## What to produce
Going through the records that follow, please count the lines with "performed" in them and give only the count.

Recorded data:
====

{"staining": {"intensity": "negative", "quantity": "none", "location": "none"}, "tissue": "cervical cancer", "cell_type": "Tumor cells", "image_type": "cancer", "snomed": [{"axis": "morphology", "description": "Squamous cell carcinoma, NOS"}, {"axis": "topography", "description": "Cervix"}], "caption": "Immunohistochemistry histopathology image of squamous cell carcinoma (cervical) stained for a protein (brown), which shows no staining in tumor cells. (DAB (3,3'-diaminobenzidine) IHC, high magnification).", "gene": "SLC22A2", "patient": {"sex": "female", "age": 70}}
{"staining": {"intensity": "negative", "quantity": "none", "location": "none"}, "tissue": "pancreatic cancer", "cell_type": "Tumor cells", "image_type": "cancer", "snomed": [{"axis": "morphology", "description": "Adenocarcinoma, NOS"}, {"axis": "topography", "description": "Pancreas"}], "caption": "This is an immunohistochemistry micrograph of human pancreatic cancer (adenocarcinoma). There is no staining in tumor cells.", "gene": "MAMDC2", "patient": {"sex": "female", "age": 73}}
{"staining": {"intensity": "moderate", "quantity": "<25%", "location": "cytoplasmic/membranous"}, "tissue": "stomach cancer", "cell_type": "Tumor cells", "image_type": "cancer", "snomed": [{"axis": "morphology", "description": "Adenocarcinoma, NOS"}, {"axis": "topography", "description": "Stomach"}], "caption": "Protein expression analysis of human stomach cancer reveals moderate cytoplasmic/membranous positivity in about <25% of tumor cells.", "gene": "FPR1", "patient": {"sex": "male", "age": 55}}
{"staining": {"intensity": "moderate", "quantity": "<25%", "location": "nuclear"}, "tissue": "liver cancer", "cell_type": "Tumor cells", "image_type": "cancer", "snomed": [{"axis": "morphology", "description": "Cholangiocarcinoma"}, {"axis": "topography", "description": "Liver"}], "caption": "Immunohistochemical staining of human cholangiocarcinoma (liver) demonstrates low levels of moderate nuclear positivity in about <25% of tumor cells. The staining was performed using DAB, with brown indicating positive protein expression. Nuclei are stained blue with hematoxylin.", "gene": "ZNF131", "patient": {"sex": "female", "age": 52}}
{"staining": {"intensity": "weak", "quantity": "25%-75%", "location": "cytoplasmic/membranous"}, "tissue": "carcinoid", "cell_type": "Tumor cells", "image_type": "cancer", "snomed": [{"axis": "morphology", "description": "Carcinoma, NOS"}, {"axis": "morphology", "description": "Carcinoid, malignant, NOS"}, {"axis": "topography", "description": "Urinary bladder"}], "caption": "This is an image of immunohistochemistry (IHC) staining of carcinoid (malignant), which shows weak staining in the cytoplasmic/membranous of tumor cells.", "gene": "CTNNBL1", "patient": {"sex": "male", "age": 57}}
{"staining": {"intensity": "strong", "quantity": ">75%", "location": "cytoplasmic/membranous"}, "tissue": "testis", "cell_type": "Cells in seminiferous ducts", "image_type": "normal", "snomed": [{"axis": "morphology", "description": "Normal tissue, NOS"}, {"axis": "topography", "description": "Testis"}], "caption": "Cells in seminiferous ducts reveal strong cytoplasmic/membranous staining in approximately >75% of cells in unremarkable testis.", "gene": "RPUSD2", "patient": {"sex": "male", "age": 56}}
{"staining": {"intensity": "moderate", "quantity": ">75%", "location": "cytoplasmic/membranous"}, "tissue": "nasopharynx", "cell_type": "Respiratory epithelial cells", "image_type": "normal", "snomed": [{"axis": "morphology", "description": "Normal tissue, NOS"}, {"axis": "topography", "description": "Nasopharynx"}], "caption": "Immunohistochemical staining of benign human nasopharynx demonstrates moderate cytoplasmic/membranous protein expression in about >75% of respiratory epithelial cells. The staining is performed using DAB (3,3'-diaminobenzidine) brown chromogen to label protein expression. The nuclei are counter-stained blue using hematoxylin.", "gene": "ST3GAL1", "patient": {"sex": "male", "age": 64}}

====

## Response
2